[Stored data entries]
——————————

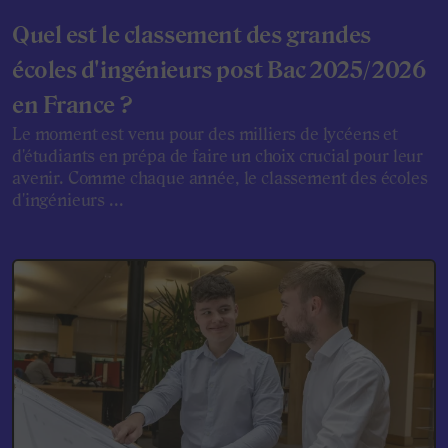
Quel est le classement des grandes
écoles d'ingénieurs post Bac 2025/2026
en France ?
Le moment est venu pour des milliers de lycéens et
d'étudiants en prépa de faire un choix crucial pour leur
avenir. Comme chaque année, le classement des écoles
d'ingénieurs ...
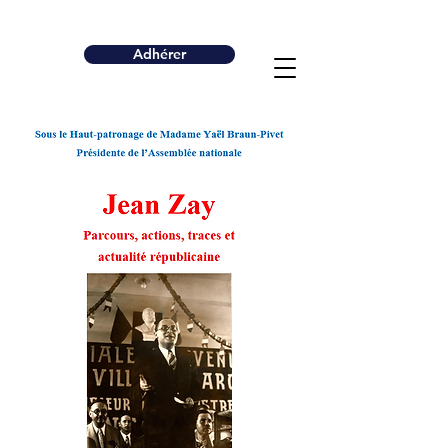
Adhérer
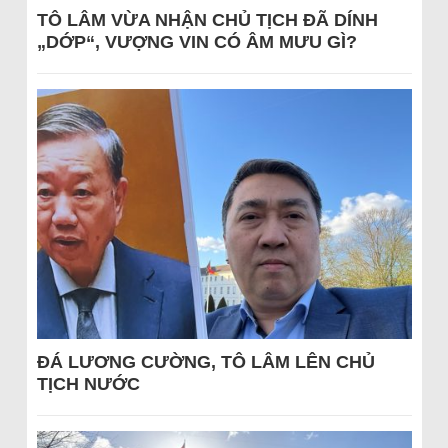
TÔ LÂM VỪA NHẬN CHỦ TỊCH ĐÃ DÍNH
„DỚP“, VƯỢNG VIN CÓ ÂM MƯU GÌ?
ĐÁ LƯƠNG CƯỜNG, TÔ LÂM LÊN CHỦ
TỊCH NƯỚC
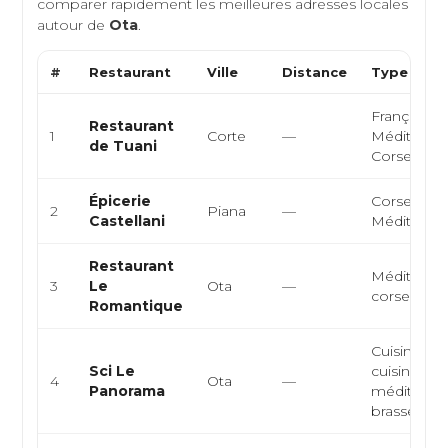
comparer rapidement les meilleures adresses locales
autour de
Ota
.
#
Restaurant
Ville
Distance
Type de C
Française,
Restaurant
1
Corte
—
Méditerra
de Tuani
Corse
Épicerie
Corse,
2
Piana
—
Castellani
Méditerra
Restaurant
Méditerran
3
Le
Ota
—
corse, poi
Romantique
Cuisine cor
Sci Le
cuisine
4
Ota
—
Panorama
méditerra
brasserie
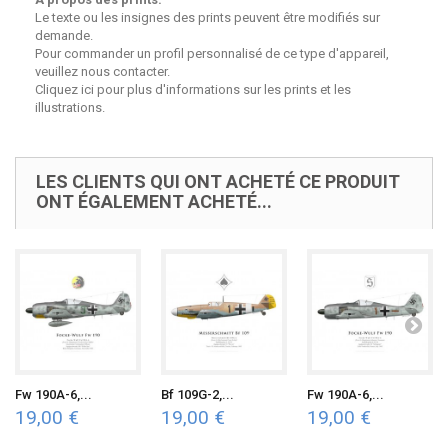
Le texte ou les insignes des prints peuvent être modifiés sur
demande.
Pour commander un profil personnalisé de ce type d'appareil,
veuillez
nous contacter
.
Cliquez ici pour
plus d'informations sur les prints et les
illustrations
.
LES CLIENTS QUI ONT ACHETÉ CE PRODUIT
ONT ÉGALEMENT ACHETÉ...
Fw 190A-6,...
Bf 109G-2,...
Fw 190A-6,...
19,00 €
19,00 €
19,00 €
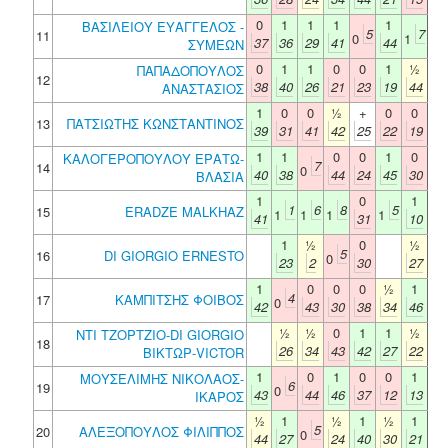
0
1
1
1
1
ΒΑΣΙΛΕΙΟΥ ΕΥΑΓΓΕΛΟΣ -
5
7
11
0
1
37
36
29
41
44
ΣΥΜΕΩΝ
0
1
1
0
0
1
½
ΠΑΠΑΔΟΠΟΥΛΟΣ
12
38
40
26
21
23
19
44
ΑΝΑΣΤΑΣΙΟΣ
1
0
0
½
+
0
0
13
ΠΑΤΣΙΩΤΗΣ ΚΩΝΣΤΑΝΤΙΝΟΣ
39
31
41
42
25
22
19
1
1
0
0
1
0
ΚΑΛΟΓΕΡΟΠΟΥΛΟΥ ΕΡΑΤΩ-
7
14
0
40
38
44
24
45
30
ΒΛΑΣΙΑ
1
0
1
1
6
8
5
15
ERADZE MALKHAZ
1
1
1
1
41
31
10
1
½
0
½
5
16
DI GIORGIO ERNESTO
0
23
2
30
27
1
0
0
0
½
1
4
17
ΚΑΜΠΙΤΣΗΣ ΦΟΙΒΟΣ
0
42
43
30
38
34
46
½
½
0
1
1
½
ΝΤΙ ΤΖΟΡΤΖΙΟ-DI GIORGIO
18
26
34
43
42
27
22
ΒΙΚΤΩΡ-VICTOR
1
0
1
0
0
1
ΜΟΥΣΕΛΙΜΗΣ ΝΙΚΟΛΑΟΣ-
6
19
0
43
44
46
37
12
13
ΙΚΑΡΟΣ
½
1
½
1
½
1
5
20
ΑΛΕΞΟΠΟΥΛΟΣ ΦΙΛΙΠΠΟΣ
0
44
27
24
40
30
21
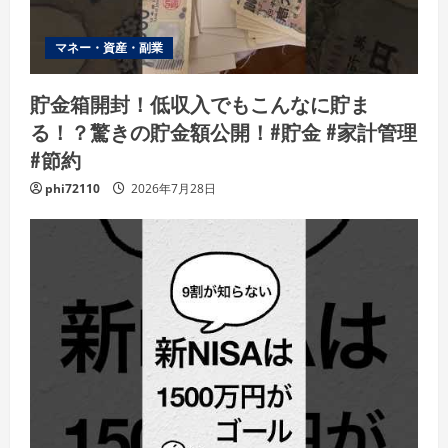
マネー・資産・副業
貯金箱開封！低収入でもこんなに貯ま
る！？驚きの貯金額公開！#貯金 #家計管理
#節約
phi72110
2026年7月28日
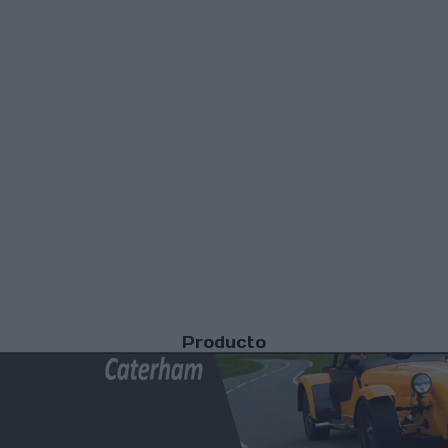
Producto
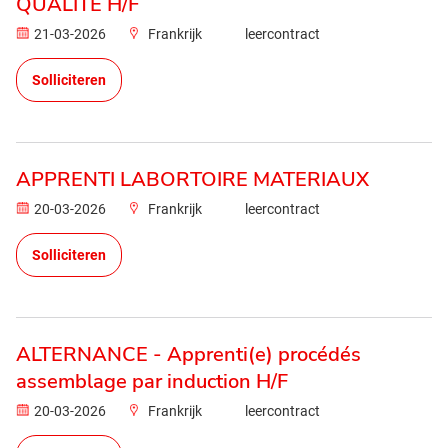
QUALITÉ H/F
21-03-2026
Frankrijk
leercontract
Solliciteren
APPRENTI LABORTOIRE MATERIAUX
20-03-2026
Frankrijk
leercontract
Solliciteren
ALTERNANCE - Apprenti(e) procédés
assemblage par induction H/F
20-03-2026
Frankrijk
leercontract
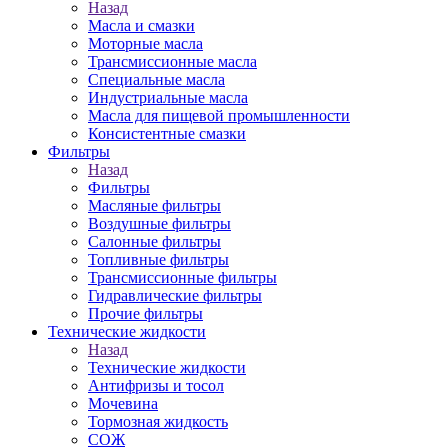
Назад
Масла и смазки
Моторные масла
Трансмиссионные масла
Специальные масла
Индустриальные масла
Масла для пищевой промышленности
Консистентные смазки
Фильтры
Назад
Фильтры
Масляные фильтры
Воздушные фильтры
Салонные фильтры
Топливные фильтры
Трансмиссионные фильтры
Гидравлические фильтры
Прочие фильтры
Технические жидкости
Назад
Технические жидкости
Антифризы и тосол
Мочевина
Тормозная жидкость
СОЖ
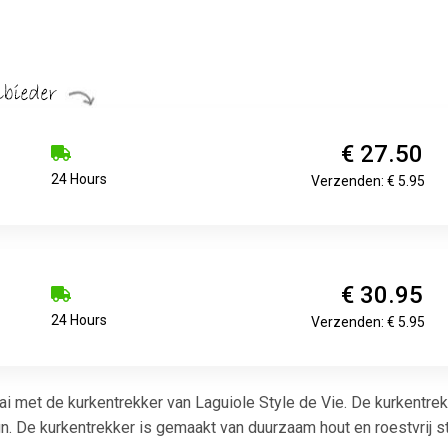
€ 27.50
24 Hours
Verzenden: € 5.95
€ 30.95
24 Hours
Verzenden: € 5.95
ai met de kurkentrekker van Laguiole Style de Vie. De kurkentr
. De kurkentrekker is gemaakt van duurzaam hout en roestvrij st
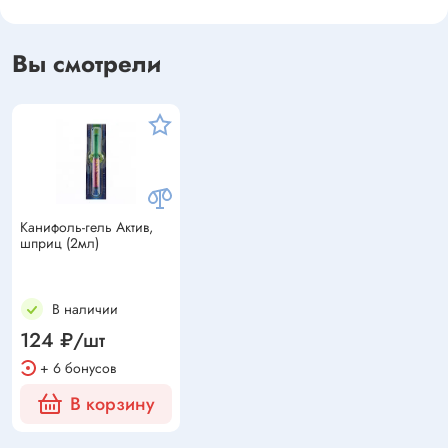
Вы смотрели
Канифоль-гель Актив,
шприц (2мл)
В наличии
124 ₽/шт
+ 6 бонусов
В корзину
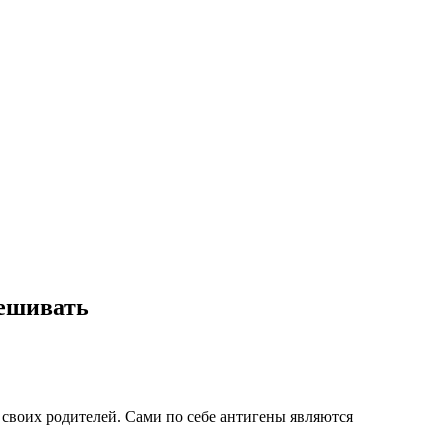
мешивать
 своих родителей. Сами по себе антигены являются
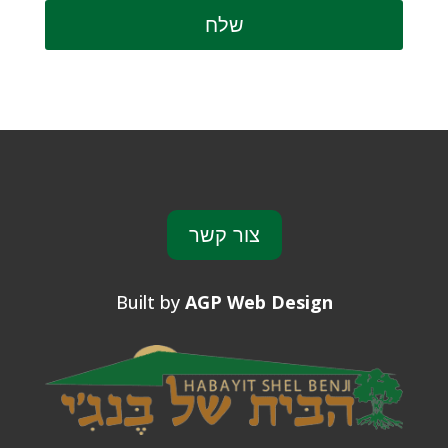
שלח
צור קשר
Built by
AGP Web Design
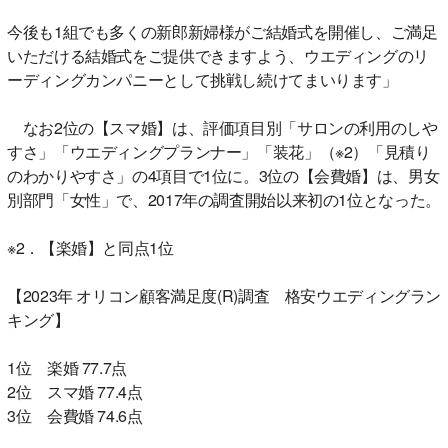
今後も1組でも多くの新郎新婦様がご結婚式を開催し、ご満足
いただける結婚式をご提供できますよう、ウエディングのリ
ーディングカンパニーとして挑戦し続けてまいります」
なお2位の【スマ婚】は、評価項目別「サロンの利用のしや
すさ」「ウエディングプランナー」「装花」（※2）「見積り
のわかりやすさ」の4項目で1位に。3位の【会費婚】は、男女
別部門「女性」で、2017年の調査開始以来初の1位となった。
※2．【楽婚】と同点1位
【2023年 オリコン顧客満足度(R)調査 格安ウエディングラン
キング】
1位 楽婚 77.7点
2位 スマ婚 77.4点
3位 会費婚 74.6点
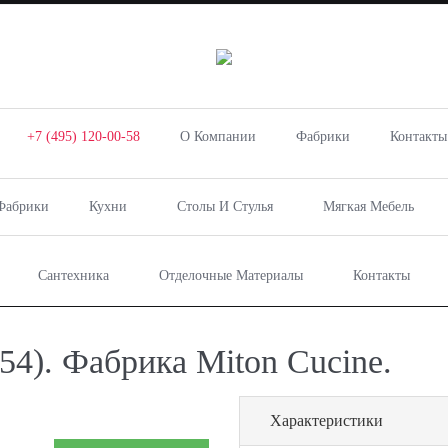
+7 (495) 120-00-58
О Компании
Фабрики
Контакты
Фабрики
Кухни
Столы И Стулья
Мягкая Мебель
Сантехника
Отделочные Материалы
Контакты
4). Фабрика Miton Cucine.
Характеристики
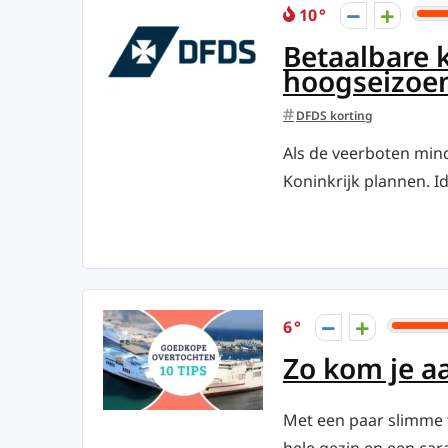
10
Betaalbare k
hoogseizoe
DFDS korting
Als de veerboten mind
Koninkrijk plannen. Idea
6
Zo kom je aa
Met een paar slimme t
hele gezin en een cara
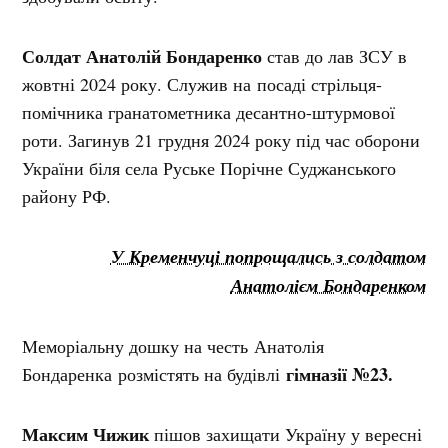
Солдат Анатолій Бондаренко
став до лав ЗСУ в
жовтні 2024 року. Служив на посаді стрільця-
помічника гранатометника десантно-штурмової
роти. Загинув 21 грудня 2024 року під час оборони
України біля села Руське Порічне Суджанського
району РФ.
У Кременчуці попрощались з солдатом
Анатолієм Бондаренком
Меморіальну дошку на честь Анатолія
гімназії №23.
Бондаренка розмістять на будівлі
Максим Чижик
пішов захищати Україну у вересні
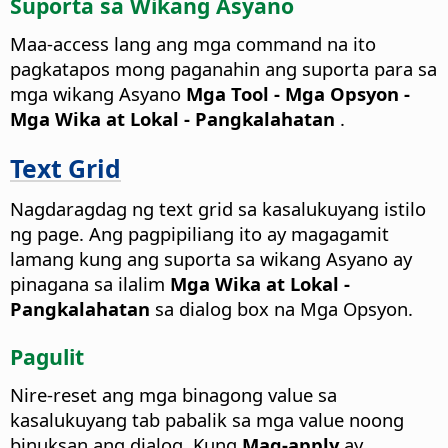
Suporta sa Wikang Asyano
Maa-access lang ang mga command na ito
pagkatapos mong paganahin ang suporta para sa
mga wikang Asyano
Mga Tool - Mga Opsyon
-
Mga Wika at Lokal - Pangkalahatan
.
Text Grid
Nagdaragdag ng text grid sa kasalukuyang istilo
ng page. Ang pagpipiliang ito ay magagamit
lamang kung ang suporta sa wikang Asyano ay
pinagana sa ilalim
Mga Wika at Lokal -
Pangkalahatan
sa dialog box na Mga Opsyon.
Pagulit
Nire-reset ang mga binagong value sa
kasalukuyang tab pabalik sa mga value noong
binuksan ang dialog. Kung
Mag-apply
ay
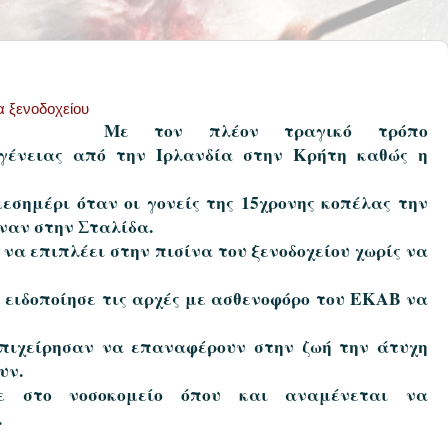
Με τον πλέον τραγικό τρόπο
ογένειας από την Ιρλανδία στην Κρήτη καθώς η
εσημέρι όταν οι γονείς της 15χρονης κοπέλας την
εναν στην Σταλίδα.
α επιπλέει στην πισίνα του ξενοδοχείου χωρίς να
 ειδοποίησε τις αρχές με ασθενοφόρο του ΕΚΑΒ να
 επιχείρησαν να επαναφέρουν στην ζωή την άτυχη
υν.
κε στο νοσοκομείο όπου και αναμένεται να
.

——————————

Exercise |
The lines in the records above that include the word "Lokal" must be copied out.

Result |
Mga Wika at Lokal - Pangkalahatan
Mga Wika at Lokal -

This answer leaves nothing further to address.